Roberts: Can you give us an example of that?
Lee: There are a lot of ways in which it can be done. For converters, if they can quote cost-in-freight to various destinations, it can give them flexibility. If there was a TDA- or a TDA-American Textile Manufacturers Institute-sponsored freight situation that they could be part of, sort of like a health-maintenance organization, that would be great.
When you buy a print out of Korea somewhere, they give it to you CIF to Panama or Costa Rica or wherever you want it.
Niederauer: There is an oversupply of domestic fabric being woven. If you look 10, 15 years ago there were three times as many mills as there are today and everyone was living. But because of the influx of imports coming in, both in garment form and package form, it has reduced the need for domestic supply.
Each company has to look at itself very, very hard and make some tough decisions: make sure that they’re sized correctly, running the fabrics that they’re best at and trying to differentiate themselves in certain markets because there is a severe oversupply in this country.
Roberts: I don’t argue with the question of oversupply in terms of weaving. What about finishing?
Gatta: We’re only at maybe 60 percent or 70 percent of capacity. We still have a large capacity that could be filled.
One of the things we were hoping for from CBI was to pick up some of this lost business that was lost on the apparel side and bring that back here. But some of the plants I’ve gone through in Honduras and Guatemala, mostly Korean [owned] facilities, had tremendous space inside the plants. It would be so easy to pick up a couple of print machines.
With one print machine, you can probably print 50,000 to 100,000 yards a day. It would be pretty easy to bring that in. The same with dyeing, to add a couple of jets.
What happens is that you can’t seem to get business-driven. You talk to a bunch of different knitters and then you try to get to an [apparel] manufacturer and it never seems to get beyond that point. To do the whole package, to drive it and make something happen, there’s been a lot of rhetoric on it. But as far as completing something, you never seem to get to that point.
We’ve been talking about it now for probably eight months. We’ve talked to a bunch of people and we can’t seem to put a closure on any of the deals.
Niederauer: The reason for that is the retailer wants to keep all the margin. When you try to do that and you’re even sharing cost information and where the margins are going to be made, it all comes down to the retailer not wanting to give up his margins. He’s really the one who’s making most of it. We’re all struggling to make five percent, four percent.

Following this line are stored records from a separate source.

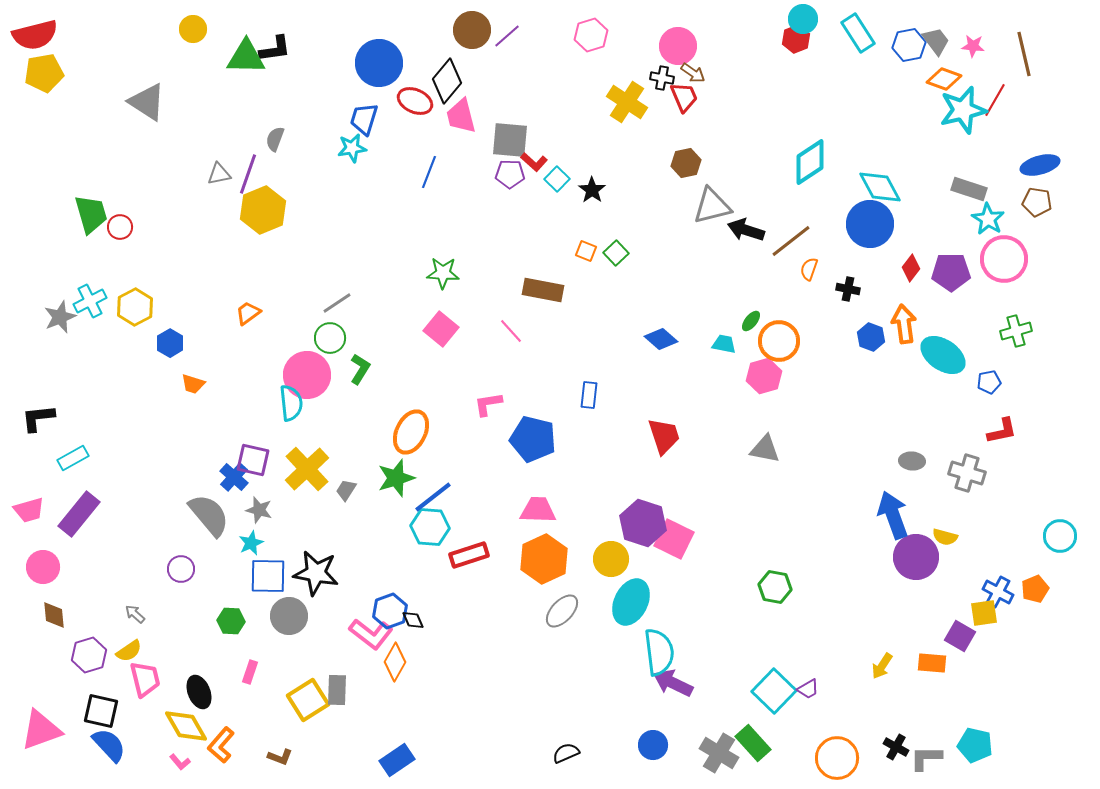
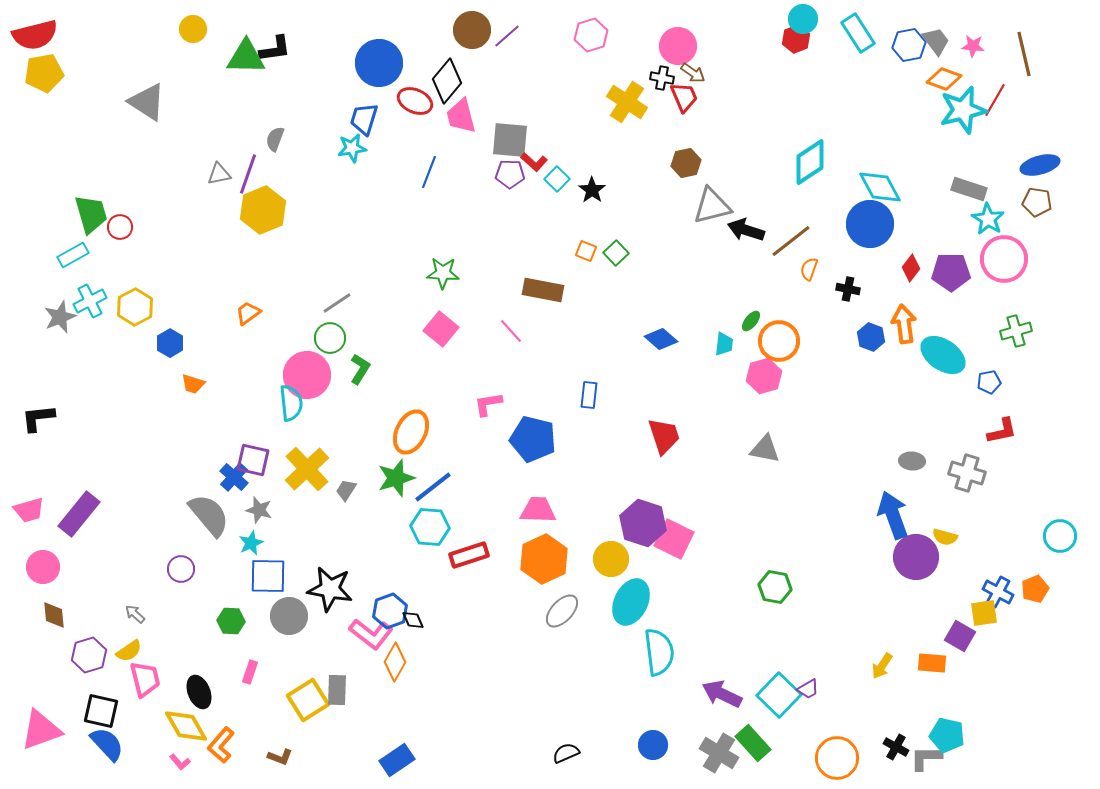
cyan trapezoid at (724, 344): rotated 85 degrees clockwise
cyan rectangle at (73, 458): moved 203 px up
blue line at (433, 497): moved 10 px up
black star at (316, 573): moved 14 px right, 16 px down
purple arrow at (673, 683): moved 49 px right, 11 px down
cyan square at (774, 691): moved 5 px right, 4 px down
blue semicircle at (109, 745): moved 2 px left, 1 px up
cyan pentagon at (975, 745): moved 28 px left, 10 px up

Roberts: We are now in a retailer-driven market. Fifteen or 20 years ago, it was a supplier-driven market. You’ve got this dramatic change and the chances are better than worse that we are not going to see that alter very much. We’re going to have to learn to deal with that.
WWD: Given all of this, what is your outlook on business for the next six months?

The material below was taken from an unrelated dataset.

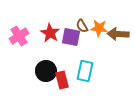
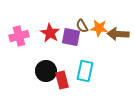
pink cross: rotated 18 degrees clockwise
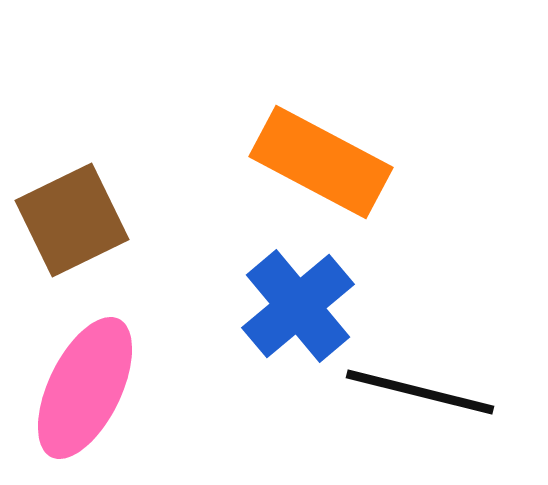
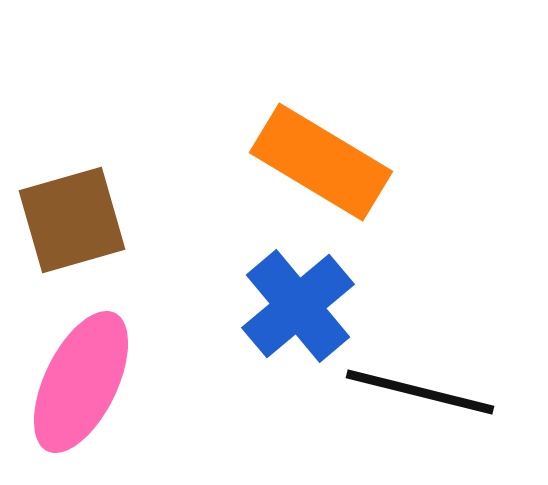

Menichella: We don’t see things being very good. We see prices staying generally where they are.
Gatta: There’s business out there. You have to find where that business is. Wal-mart, Kmart, all these chains are looking for suppliers. It’s just how do we partner up to get the product to the Wal-Marts, Kmarts and Penney’s.
That’s the biggest thing. We can’t seem to work together. You can’t seem to close a deal.
There’s business there. There’s a tremendous amount of product that they are looking for. But how do you get there?
Lee: Our business has picked up in the last couple of weeks. We are aggressively trying to position for our customers that are going to need U.S. product logistically.
We are in close communications with them, to see which ones need foreign product and which need U.S., in the CBI countries.
Niederauer: I feel that our apparel business will continue to improve over the next six months, in volume. Less in pricing. We are optimistic that CBI will give us some advantages over the imports coming in from overseas.